「憧れすぎた」井口と過ごす日々 ロッテ3年目内野手に残された僅かな時間

ロッテ・中村奨吾【写真提供:千葉ロッテマリーンズ】
ロッテ・中村奨吾【写真提供:千葉ロッテマリーンズ】

「もっともっと一緒に野球をやって見習いたかった」

「若い子たちに成功してほしいといつも思っている。今、彼らに足りないのは引き出しの数かな。自分はそれを増やしてあげる手助けができればと考えている」

 井口もまた若い頃、同じ経験をした。何度も壁にぶち当たった。そのたびにホークスのスター選手であった秋山幸二氏、小久保裕紀氏ら先輩選手たちに声をかけられ、食事を共にすることでいろいろな話を聞いて勉強をし、成長をした。そして野球の引き出しを増やし、いろいろな状況に対応できるようになった。その経験があるからこそ、若手と一緒に過ごす時間を大切にしたかった。

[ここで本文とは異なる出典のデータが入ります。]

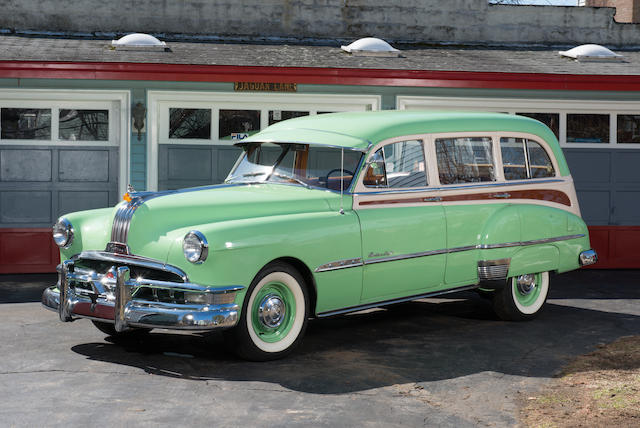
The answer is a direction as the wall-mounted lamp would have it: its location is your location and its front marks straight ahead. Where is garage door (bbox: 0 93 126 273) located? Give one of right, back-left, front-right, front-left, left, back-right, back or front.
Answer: right

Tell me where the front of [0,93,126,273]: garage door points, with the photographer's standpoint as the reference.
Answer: facing the viewer

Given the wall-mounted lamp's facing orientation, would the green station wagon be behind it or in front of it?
in front

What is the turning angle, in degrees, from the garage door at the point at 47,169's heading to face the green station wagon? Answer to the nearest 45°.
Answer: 0° — it already faces it

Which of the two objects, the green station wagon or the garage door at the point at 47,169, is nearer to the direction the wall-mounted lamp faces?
the green station wagon

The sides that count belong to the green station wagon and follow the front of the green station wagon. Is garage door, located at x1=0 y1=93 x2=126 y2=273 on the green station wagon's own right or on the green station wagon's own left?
on the green station wagon's own right

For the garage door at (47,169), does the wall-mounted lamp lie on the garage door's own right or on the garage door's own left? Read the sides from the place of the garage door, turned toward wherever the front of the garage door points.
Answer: on the garage door's own left

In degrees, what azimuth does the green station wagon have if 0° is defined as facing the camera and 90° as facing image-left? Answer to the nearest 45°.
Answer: approximately 45°

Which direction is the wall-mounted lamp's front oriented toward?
toward the camera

「誘っていただいてビックリしました。でも、いろいろな話を聞きました。野球の話から普通の話まで。自分の事をいろいろと見てくれているのだという事を感じた。それが嬉しかったし、自分も期待に応えないといけないと思いました」

 中村は当時をそう言って懐かしむ。あれからよく声をかけられ、食事に連れて行ってもらう機会も増えた。そのたびにいろいろな考え方を吸収し、自分の引き出しを増やしていった。打撃では「タイミングが大事だ」と教えてもらい実践をした。「一番はタイミング。もっと早くタイミングをとった方がいい」と打撃に悩むたびに囁いてくれた。

 今シーズン、中村は前半戦、思うような結果を出すことができなかったが、徐々に持ち前の長打力でチームに貢献をするようになった。そして憧れの井口は6月に今季限りでの現役引退を表明。共にプレーできる時間は残り少なくなってしまった。

「打撃練習を見ていても42歳の打球には見えない。どんな打球にも一塁へ凄い動きで全力疾走をしている。野球人として、人間として尊敬をしている。もっともっと一緒に野球をやって見習いたかった」

 プロで3シーズン目を戦っている中村にとって憧れの存在は、まだかすかにも見えない遠い存在だ。9月24日、ZOZOマリンスタジアムでの背番号「6」の引退試合まで残された時間はわずか。期待をかけてもらい、アドバイスをもらった大先輩に成長をした姿をみせるべくバットを握る。